Picture credit: Bersin by DeloitteWonderware HMI/ SCADA, System Platform and other Invensys software applications are being integrated to create the digital oil field, supplying maintenance, engineering, compliance and other departments with real-time data, polled data, alarms, workflow triggers, and even forms to make management of operations more efficient.
Invensys is integrating its Wonderware Workflow and Intelligence software with System Platform software to enable this . “We can use Workflow and Intelligence to bridge gaps between people and processes,” says Abdy Jalilvand, North American upstream business manager for Invensys. “Shell uses the concept of ‘bringing work to the workers.’ We want to bring summaries to people in various departments to make sure their asset data, for example, is being collected, monitored, reported and acted upon.”
Jalilvand spoke at the Invensys Software Conference along with Paul James, an Invensys principal solution architect for upstream oil/gas, and Joe Hens, vice president of system integrator IPACT, an expert on creating digital workflows. The three discussed integrating System Platform, Wonderware Workflow and remote asset management to leverage data already being collected to eliminate manual processes and associated delays in work order requests.
To better understand the scope of how this works, James says to consider an oilfield setting, where many assets are generating data. “Of course, there’s the drilling asset and production asset, but there are also simple assets: chart recorders, tank level gauges and other such devices from which data is collected and sent to the SCADA system,” he says. In addition, GPS-based devices are tracking generator use location and how long it’s been running. Smart flowmeters, used as sales meters, typically have a small amount of I/O connected to a radio. Other communication assets track power and substation data, water/wastewater data, including frac water management, environmental air/water quality, meteorological data and more.
Each of these assets has an identity—meta data including information about location or the operator/technician assigned to that asset. “Every asset also has I/O, and I/O history matched with meta data is valuable to the end user,” says James.
Data from simple assets may go into a static database, while assets with large amounts of I/O go into a real-time database or historian. “If the SCADA system is already connected to the database or historian, you can make use of the data and use the SCADA system as a common interface,” says James.
As an example, consider a work order request from the field that starts with the standard well management screen on the SCADA system. One click sends the work order information directly into the asset management system, as well as into maintenance reports and handheld devices for assignment and eventual execution. The same data could also go into a Safety Asset Summary Report.
“What’s different about this kind of transfer is that it can be initiated from the field while the operator is at the asset,” says James. “Traditionally the field worker would enter the information on a notepad and the next time he’s in the office he would pass it off to the maintenance department.”
Notes and pictures can be now be uploaded and attached to the work order from the field.
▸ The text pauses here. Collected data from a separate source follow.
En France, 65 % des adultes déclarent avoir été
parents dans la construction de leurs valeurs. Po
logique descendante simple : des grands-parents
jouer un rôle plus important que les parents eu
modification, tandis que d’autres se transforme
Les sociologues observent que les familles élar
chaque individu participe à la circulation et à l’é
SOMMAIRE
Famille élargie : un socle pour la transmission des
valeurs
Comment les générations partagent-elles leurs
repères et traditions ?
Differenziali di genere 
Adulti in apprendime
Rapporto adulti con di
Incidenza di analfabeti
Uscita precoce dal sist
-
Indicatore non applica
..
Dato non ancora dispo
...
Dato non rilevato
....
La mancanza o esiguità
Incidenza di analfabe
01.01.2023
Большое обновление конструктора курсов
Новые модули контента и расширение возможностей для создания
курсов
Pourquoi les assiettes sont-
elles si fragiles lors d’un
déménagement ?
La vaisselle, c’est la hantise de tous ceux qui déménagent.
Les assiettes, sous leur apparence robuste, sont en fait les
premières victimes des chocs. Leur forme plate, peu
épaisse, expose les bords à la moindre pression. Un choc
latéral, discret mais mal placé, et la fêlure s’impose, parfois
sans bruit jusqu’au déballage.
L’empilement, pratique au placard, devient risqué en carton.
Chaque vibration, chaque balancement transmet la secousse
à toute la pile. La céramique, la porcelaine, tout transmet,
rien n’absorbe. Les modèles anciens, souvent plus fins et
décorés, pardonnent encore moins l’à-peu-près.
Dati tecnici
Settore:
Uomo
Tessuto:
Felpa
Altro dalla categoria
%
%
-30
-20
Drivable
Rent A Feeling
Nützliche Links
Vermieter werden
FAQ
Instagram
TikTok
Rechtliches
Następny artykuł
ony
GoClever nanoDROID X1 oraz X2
The system can also add the GPS location of assets and people so that supervisors can assign resources that are closest.
“The thing that is tricky [for oilfield operations] is Internet connectivity; so we’re looking at SMS messaging rather than 3G/4G connectivity to make assignments,” says James.
Hens says the same interface can also have button added that links to a document management system. It can show a list of all the documents available for the asset, and can assign and launch safe work permits.
Having proven workflow’s capabilities in the oilfield environment, it’s easy to see the kind of value it could bring to any operations with distributed data sources and mobile workers. “Workflow is a toolkit,” Hens says, “that can bring automated document management and asset management capabilities to small and medium companies that still rely on manual processes.”